The Gizmos advantage in GURPS allows you to produce (once per game session for each 5 points you spend):

  • “an item you own but did not specifically state you were carrying”
  • “an item that you probably own, and that is in keeping with your character concept, but that is minor or ignorable enough to leave unspecified”
  • “An inexpensive device widely available at your tech level”

and I confess that I am inclined to allow all those things most of the time for most characters, though I’d roll the inexpensive device into “an item that you probably own”; the non-smoker doesn’t get to produce a cigarette lighter. (The special exemption, and I wonder whether it might justify the points on its own, is that you can produce this stuff even after you’ve been robbed, searched, etc.)
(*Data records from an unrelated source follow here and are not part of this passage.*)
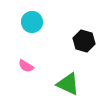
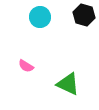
cyan circle: moved 8 px right, 5 px up
black hexagon: moved 26 px up
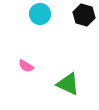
cyan circle: moved 3 px up
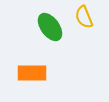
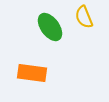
orange rectangle: rotated 8 degrees clockwise
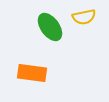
yellow semicircle: rotated 80 degrees counterclockwise
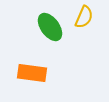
yellow semicircle: rotated 55 degrees counterclockwise
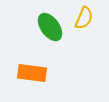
yellow semicircle: moved 1 px down
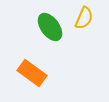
orange rectangle: rotated 28 degrees clockwise
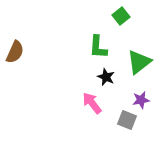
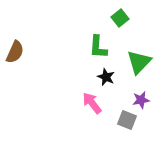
green square: moved 1 px left, 2 px down
green triangle: rotated 8 degrees counterclockwise
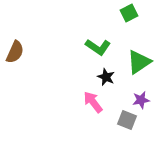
green square: moved 9 px right, 5 px up; rotated 12 degrees clockwise
green L-shape: rotated 60 degrees counterclockwise
green triangle: rotated 12 degrees clockwise
pink arrow: moved 1 px right, 1 px up
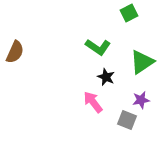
green triangle: moved 3 px right
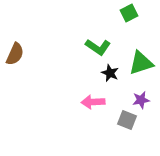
brown semicircle: moved 2 px down
green triangle: moved 1 px left, 1 px down; rotated 16 degrees clockwise
black star: moved 4 px right, 4 px up
pink arrow: rotated 55 degrees counterclockwise
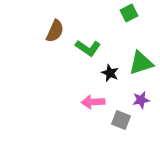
green L-shape: moved 10 px left, 1 px down
brown semicircle: moved 40 px right, 23 px up
gray square: moved 6 px left
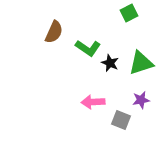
brown semicircle: moved 1 px left, 1 px down
black star: moved 10 px up
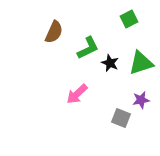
green square: moved 6 px down
green L-shape: rotated 60 degrees counterclockwise
pink arrow: moved 16 px left, 8 px up; rotated 40 degrees counterclockwise
gray square: moved 2 px up
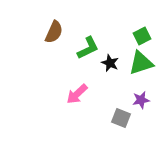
green square: moved 13 px right, 17 px down
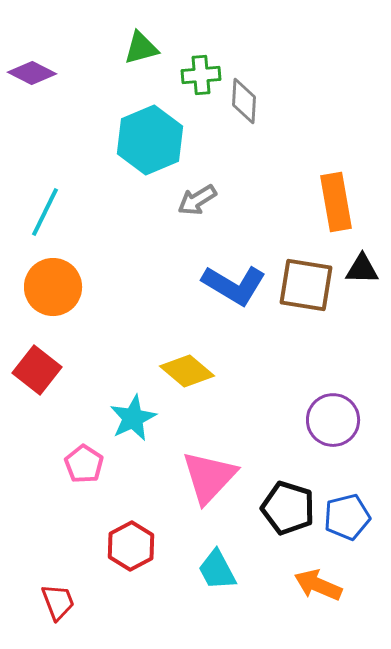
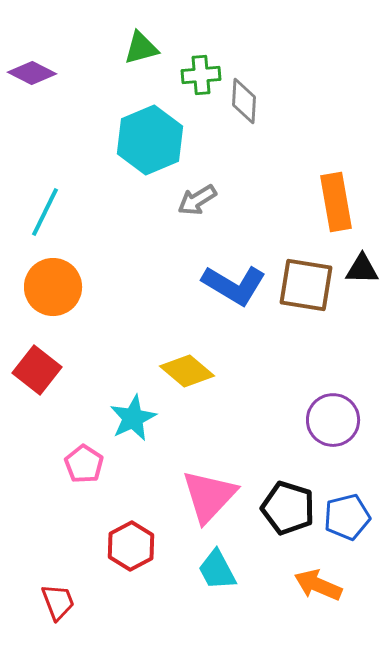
pink triangle: moved 19 px down
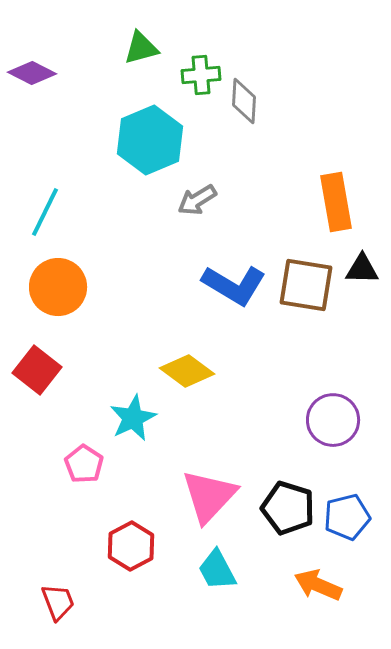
orange circle: moved 5 px right
yellow diamond: rotated 4 degrees counterclockwise
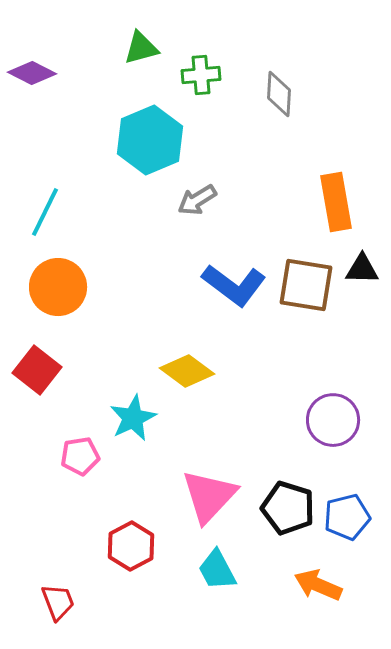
gray diamond: moved 35 px right, 7 px up
blue L-shape: rotated 6 degrees clockwise
pink pentagon: moved 4 px left, 8 px up; rotated 30 degrees clockwise
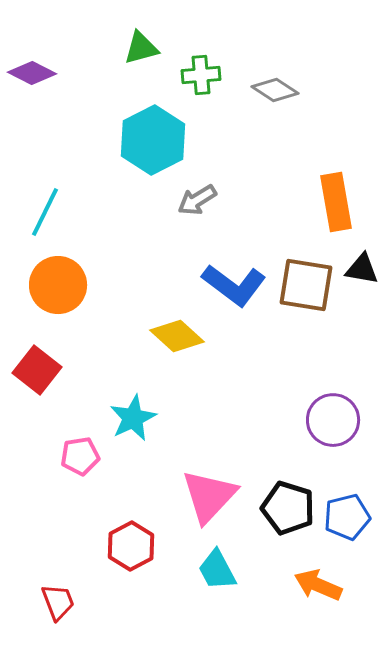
gray diamond: moved 4 px left, 4 px up; rotated 60 degrees counterclockwise
cyan hexagon: moved 3 px right; rotated 4 degrees counterclockwise
black triangle: rotated 9 degrees clockwise
orange circle: moved 2 px up
yellow diamond: moved 10 px left, 35 px up; rotated 6 degrees clockwise
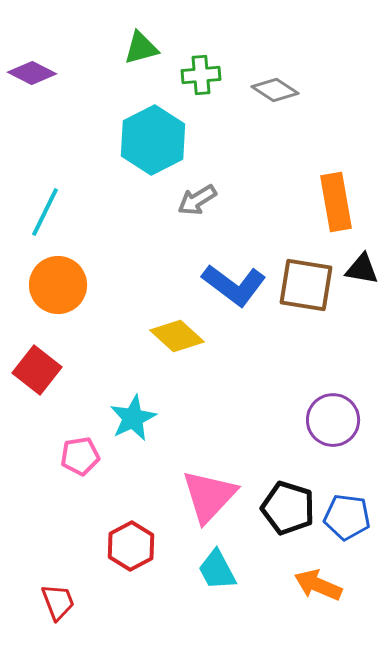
blue pentagon: rotated 21 degrees clockwise
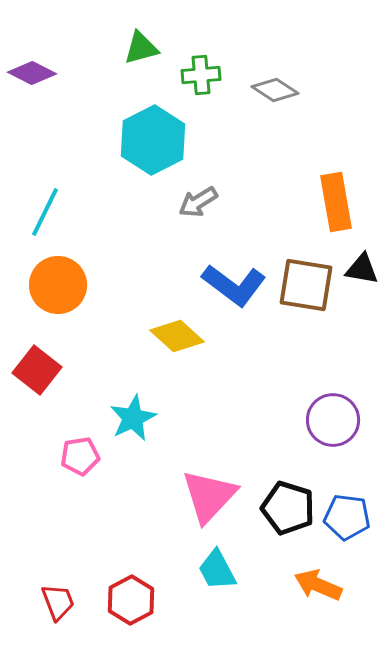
gray arrow: moved 1 px right, 2 px down
red hexagon: moved 54 px down
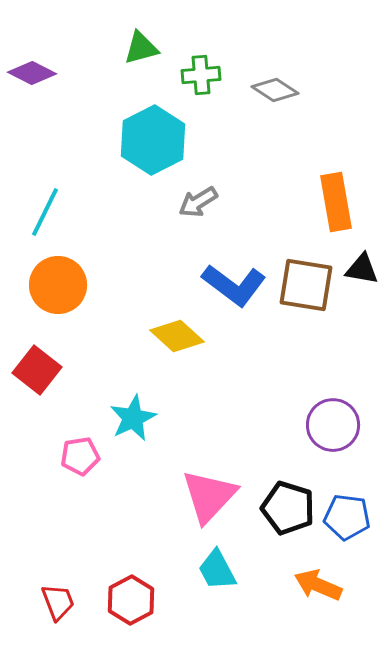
purple circle: moved 5 px down
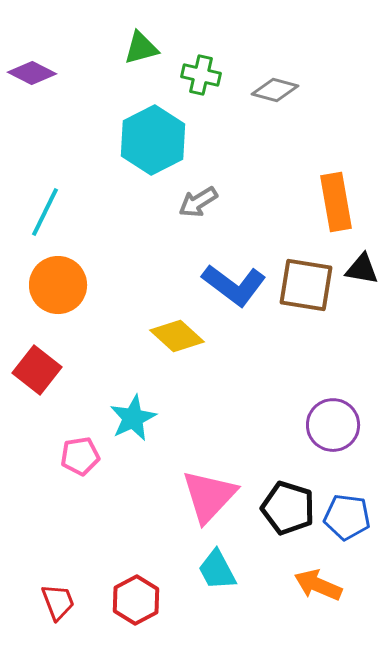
green cross: rotated 18 degrees clockwise
gray diamond: rotated 18 degrees counterclockwise
red hexagon: moved 5 px right
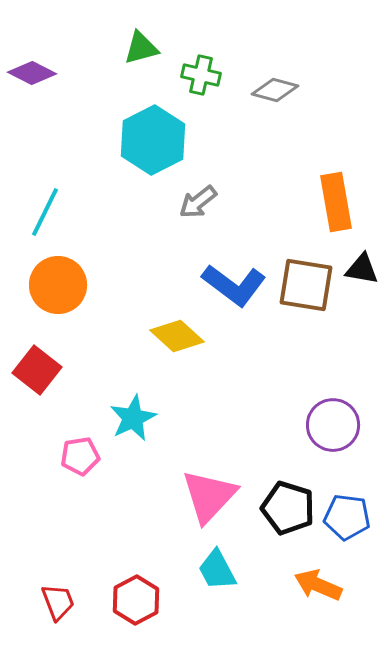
gray arrow: rotated 6 degrees counterclockwise
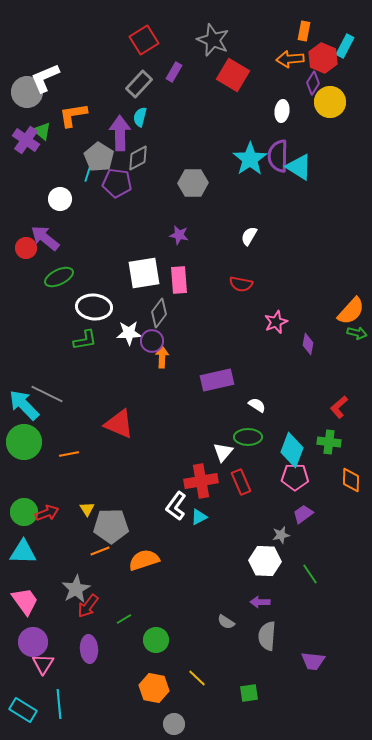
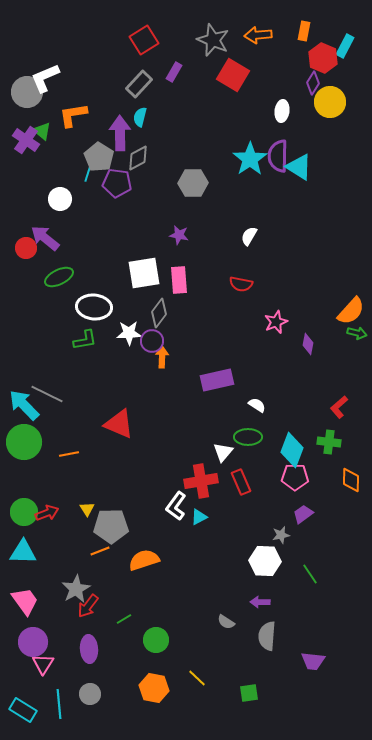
orange arrow at (290, 59): moved 32 px left, 24 px up
gray circle at (174, 724): moved 84 px left, 30 px up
I don’t really see that as an issue. I’m currently running two campaigns: A GURPS campaign where all the player characters’ gear is specified down to the quarter pound and the GURPS$, and a Mage campaign where the player characters have a Resources score and own anything that’s consistent with that. Each of those approaches seems to allow unhindered play.

In a high-detail game, I think there are two different ways limitations come up. First, there’s “your character only has so much wealth; do they own this expensive thing?” Some players like to fantasize about their characters being rich, just as others like to fantasize about their characters being lethal combatants, or socially skilled, or intellectually brilliant; but if anyone can have expensive stuff, that fantasy is devalued. Second, there’s “your character is getting ready to do something physically strenuous; what’s their ‘stripped for action’ gear?” I’d really rather not have characters going into combat loaded down like the White Knight’s horse.

I’ll grant that the kind of restrictions you describe sound excessive. But the fact that there’s a bad way to implement a rules concept doesn’t mean that the concept is bad.